:: Passage for review ::
# Engine choice for my 67 resto-mod



## Eric Animal (Oct 28, 2007)

Well men, here is the dilemma. I can buy a 572 Chevy crate motor with a 2 yr/24,000 mi warantee for about $11,000 ..ready to drop in carb to oil pan.
OR
I can have an All Pontiac IAII 505 cu in motor with an 871 Supercharger built for about $12,000 + $5000 for the blower + $1000 for accessories = $18,000
no GM warantee.......give me some opinions, and don't hold back:willy:.......


----------



## crustysack (Oct 5, 2008)

buy the crate motor and hire me to do your interior- that way there are no kidnapping charges
seriously whats the hp difference?? that 572 seems like it will be PLENTY of motor and the warranty is nice piece of mind and have $9k left over for other stuff, man I wish i had these kinds of problems
will the blower fit under the hood or does it have to stick out? if it does I vote against it I hate that look ,unless its a drag car only


----------



## jetstang (Nov 5, 2008)

If it is a restomod, how about an LS-2/3 with supercharger and GTO rail covers? Pro touring car would be great with the 572 or LS-3. 505 with supercharger way through the hood is Pro Street, needs tubs and wheelie bars, and a 4 link. I would do the Pro touring route, big brakes, OD tranny, and lots of HP. Fuel injected supercharged LS motor can still knock down 20 MPG and 500+ HP or more, can't beat technology. LSs don't have overheating problems, as they have aluminum blocks and heads that dissipate heat quickly, thus not requiring much for a radiator.
If not LS, I would 572 it, unless you want a huffer through the hood.


----------



## Rukee (Feb 8, 2007)

If you go for the crate motor, you'll always have that thought in the back of your mind.........I coulda had a blower!!:willy::willy:


----------



## Eric Animal (Oct 28, 2007)

The 572 is 650hp outta the box. I forget the torque but it is on the GM performance catalog site. The whole LS thing is too "electronic" and new school for me. You guys are right, and 8k is a lot of coin. BUT....I love the blower thru the hood look, and I'm afraid I'll spend my old age sittin' on the porch telling the story about the time I almost had a blower (Rukee). 
I feel like the guy in Animal House...with the Devil on one shoulder (blower motor) and the angel on the other (sensible crate motor) !!!!! :willy:

PS blower motor= about 780HP


----------



## Eric Animal (Oct 28, 2007)

Here is a pic of the "505 SC"


----------



## crustysack (Oct 5, 2008)

Cmon Eric "too electronic" your buying a pro touring chassis, might as well enter the new millenium with an LS7 and twin turbo it, LS7 about 550 hp APS twin turbo kit 1100 hp :willy:- put that in your chassis and smoke it:cheers
and no polished aluminum to worry about


----------



## Eric Animal (Oct 28, 2007)

Where would I get one of those?


----------



## Rukee (Feb 8, 2007)

/me gets popcorn


----------



## 68greengoat (Sep 15, 2005)
:::
:: Recorded data ::
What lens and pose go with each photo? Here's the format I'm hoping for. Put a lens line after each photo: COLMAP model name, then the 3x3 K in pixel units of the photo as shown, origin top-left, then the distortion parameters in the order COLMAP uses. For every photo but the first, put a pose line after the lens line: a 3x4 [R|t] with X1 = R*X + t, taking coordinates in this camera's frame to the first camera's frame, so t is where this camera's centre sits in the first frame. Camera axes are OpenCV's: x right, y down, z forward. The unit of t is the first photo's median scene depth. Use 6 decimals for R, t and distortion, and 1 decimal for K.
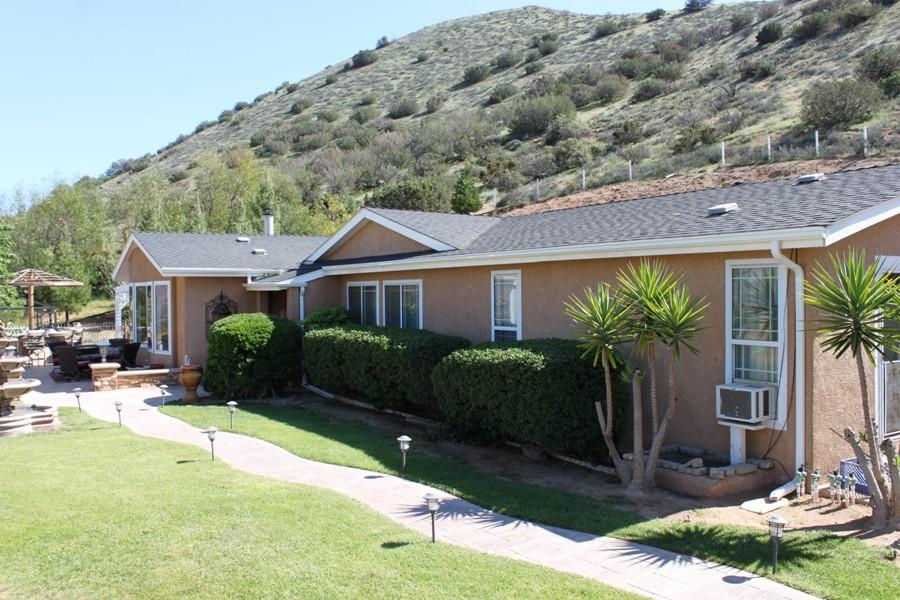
lens RADIAL K [[786.6, 0, 454.4], [0, 786.6, 292.6], [0, 0, 1]] dist [-0.163465, 0.161819]
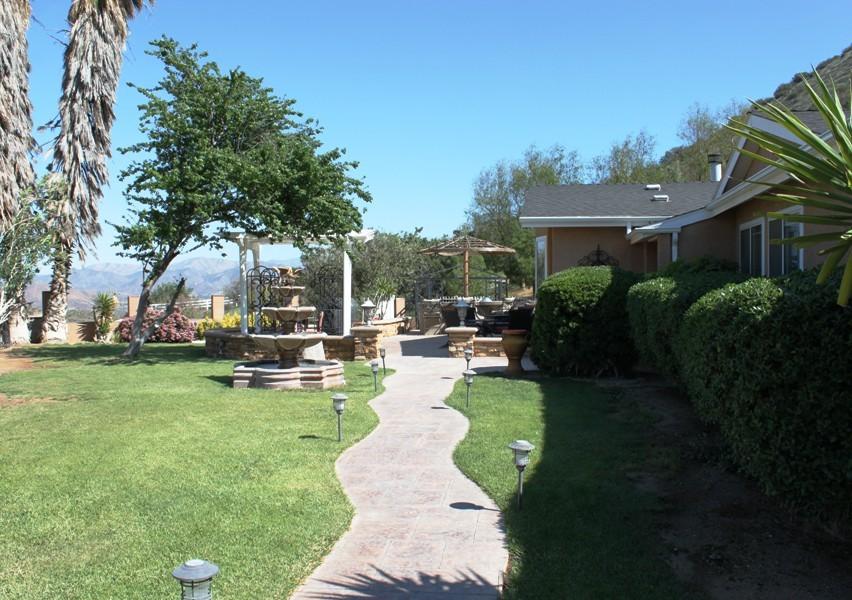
lens RADIAL K [[779.1, 0, 388.4], [0, 779.1, 308.5], [0, 0, 1]] dist [-0.155034, 0.115603]
pose [[0.707050, 0.027337, -0.706635, 0.124509], [-0.003815, 0.999385, 0.034844, 0.039911], [0.707153, -0.021941, 0.706720, 0.298735]]
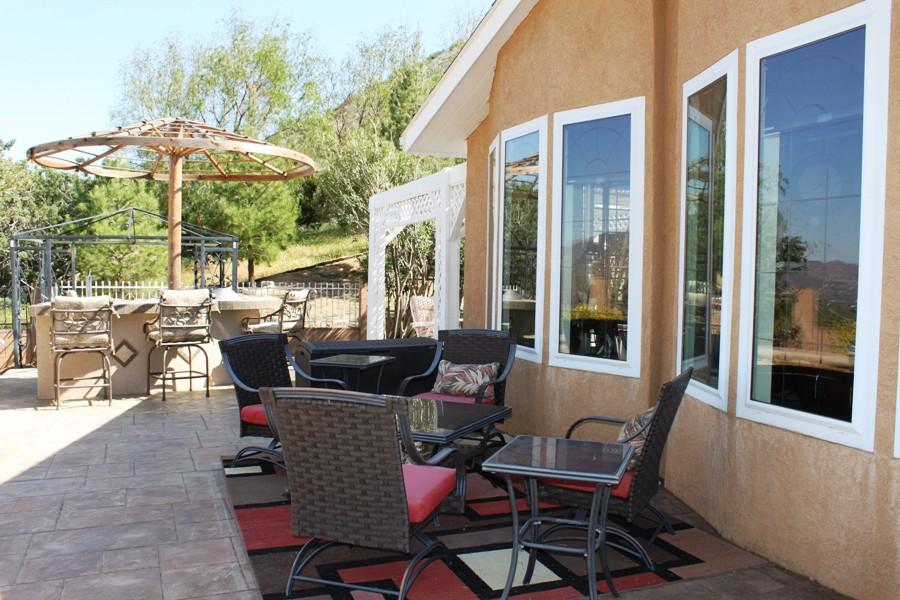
lens RADIAL K [[786.6, 0, 452.4], [0, 786.6, 302.6], [0, 0, 1]] dist [-0.163465, 0.161819]
pose [[0.981150, 0.036667, -0.189735, -0.510207], [-0.028861, 0.998626, 0.043743, 0.050667], [0.191079, -0.037443, 0.980860, 0.947931]]
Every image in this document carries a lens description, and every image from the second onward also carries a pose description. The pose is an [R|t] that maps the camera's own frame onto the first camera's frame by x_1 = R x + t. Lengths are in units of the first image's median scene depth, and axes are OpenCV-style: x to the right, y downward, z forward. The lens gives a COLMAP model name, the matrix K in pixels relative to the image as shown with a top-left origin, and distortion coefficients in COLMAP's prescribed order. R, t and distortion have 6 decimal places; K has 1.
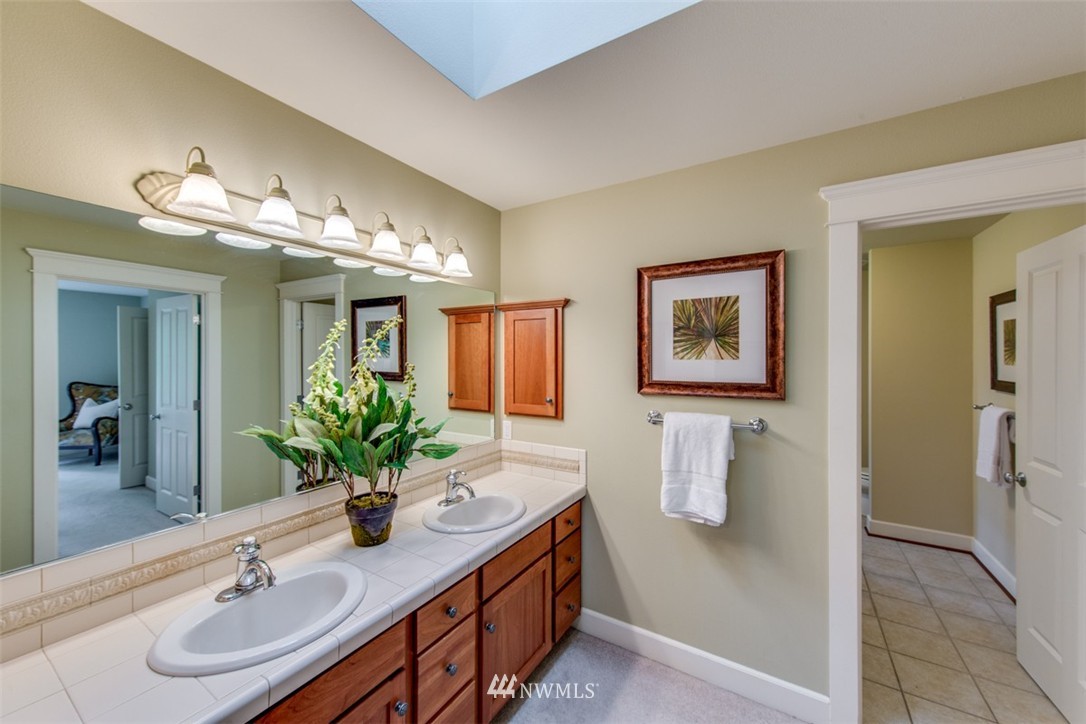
lens RADIAL K [[398.6, 0, 551.3], [0, 398.6, 354.2], [0, 0, 1]] dist [0.003690, 0.000268]
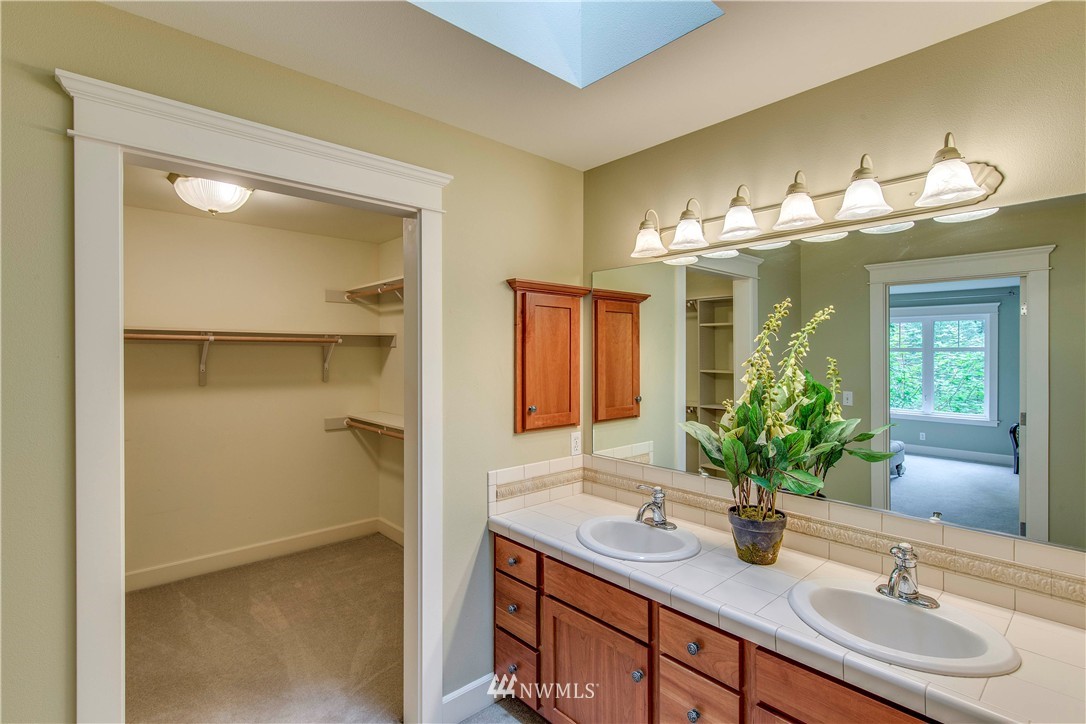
lens RADIAL K [[517.8, 0, 550.8], [0, 517.8, 355.9], [0, 0, 1]] dist [0.002144, 0.001213]
pose [[-0.284763, -0.004862, -0.958586, 0.658119], [-0.001011, 0.999988, -0.004771, 0.018884], [0.958597, -0.000389, -0.284765, 0.746022]]
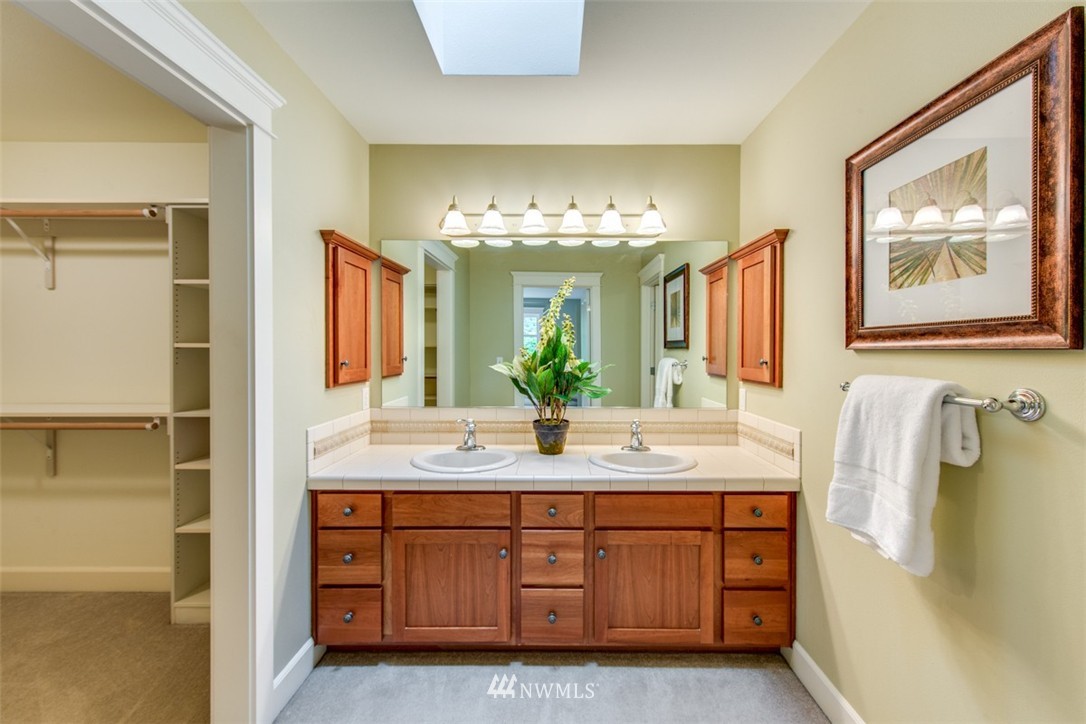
lens RADIAL K [[437.3, 0, 562.7], [0, 437.3, 351.7], [0, 0, 1]] dist [0.008711, -0.000395]
pose [[0.518366, 0.005443, -0.855142, 0.661077], [0.002355, 0.999967, 0.007792, 0.106308], [0.855156, -0.006053, 0.518336, 0.246582]]
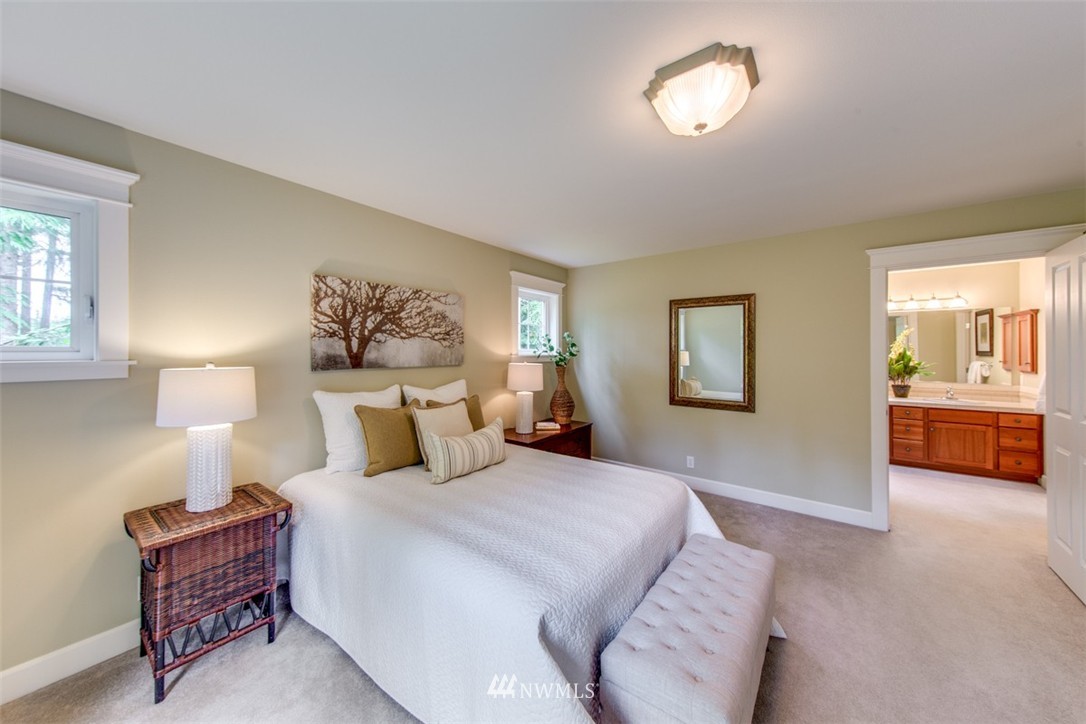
lens RADIAL K [[398.6, 0, 524.8], [0, 398.6, 348.0], [0, 0, 1]] dist [0.003690, 0.000268]
pose [[-0.114813, -0.008611, -0.993350, 2.677483], [0.004874, 0.999946, -0.009231, 0.061234], [0.993375, -0.005901, -0.114765, -1.432636]]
:::
Task —
In the engine-choice thread, what horsepower does the 572 crate motor make out of the box?

Reply to the exercise —
650 hp